To-do item =
From the items below, pull out every line that contains the word "Read".

━━ Information given

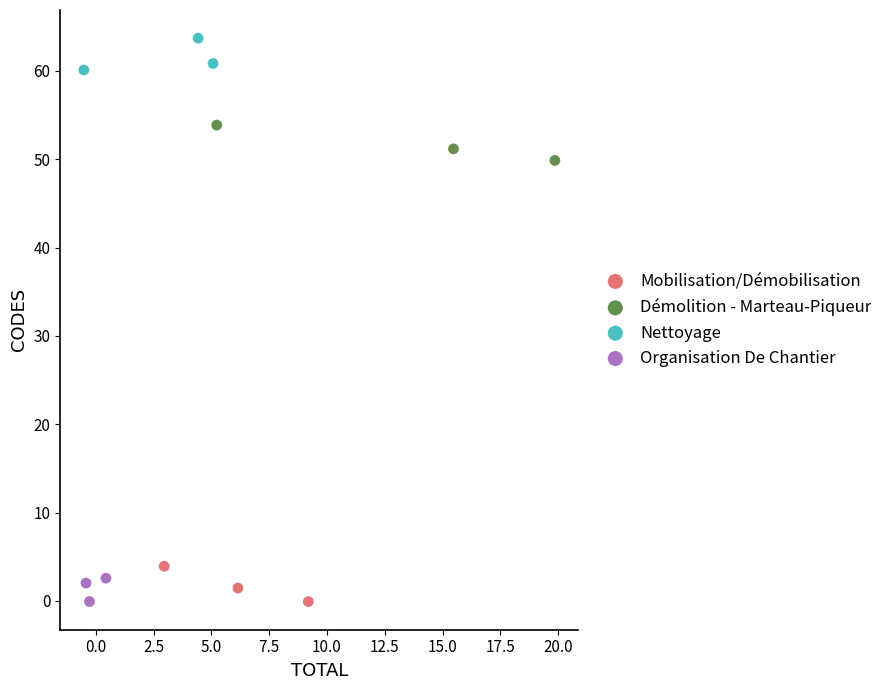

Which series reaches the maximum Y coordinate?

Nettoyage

━━━━
━━ Information given

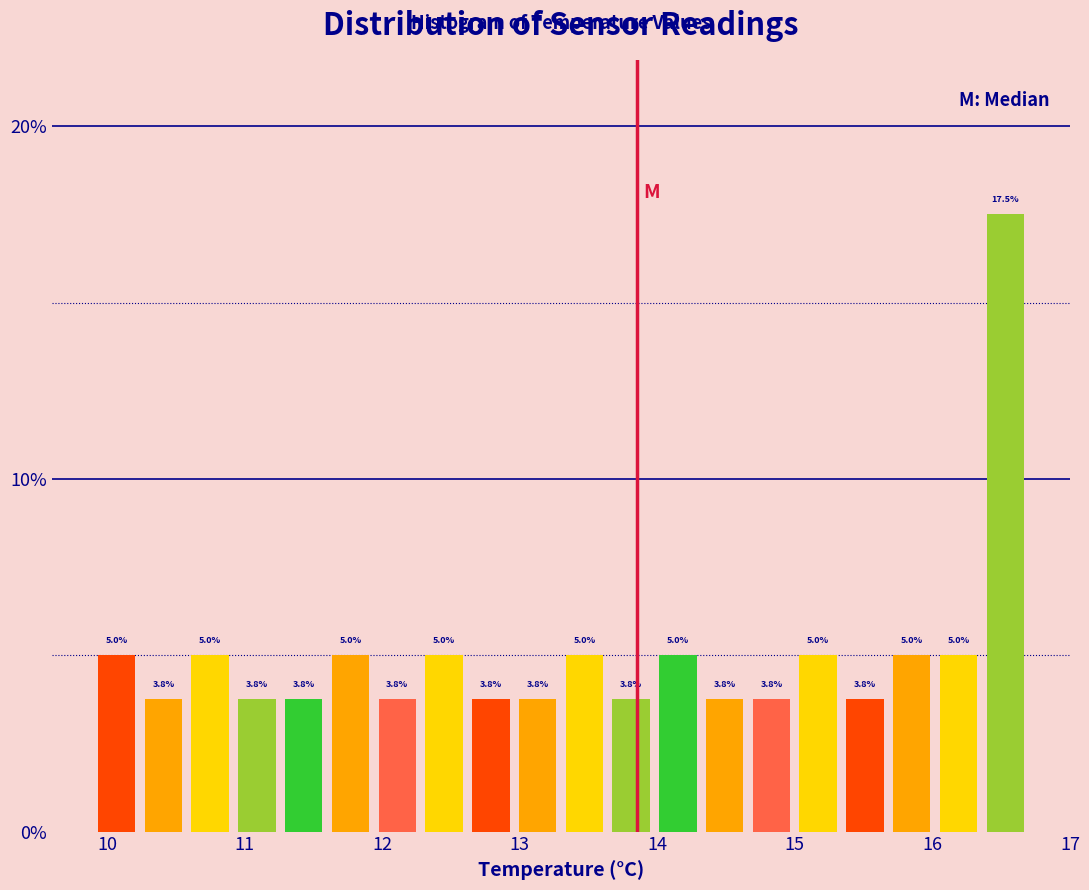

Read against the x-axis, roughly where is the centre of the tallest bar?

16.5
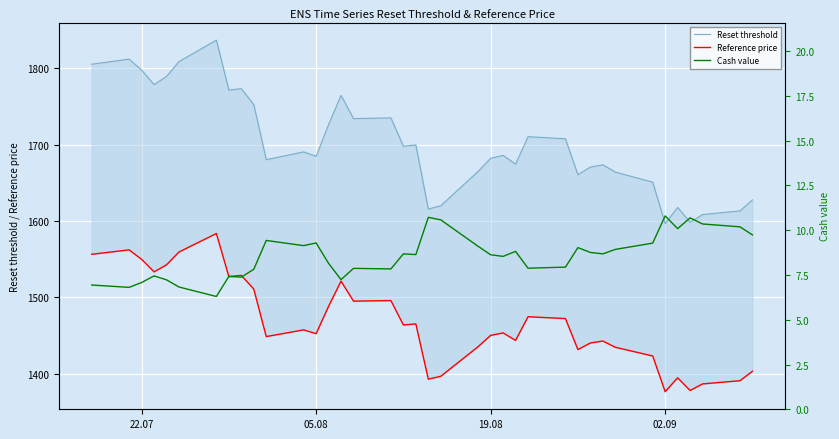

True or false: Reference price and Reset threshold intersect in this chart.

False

━━━━

Answer below =
Read against the x-axis, roughly where is the centre of the tallest bar?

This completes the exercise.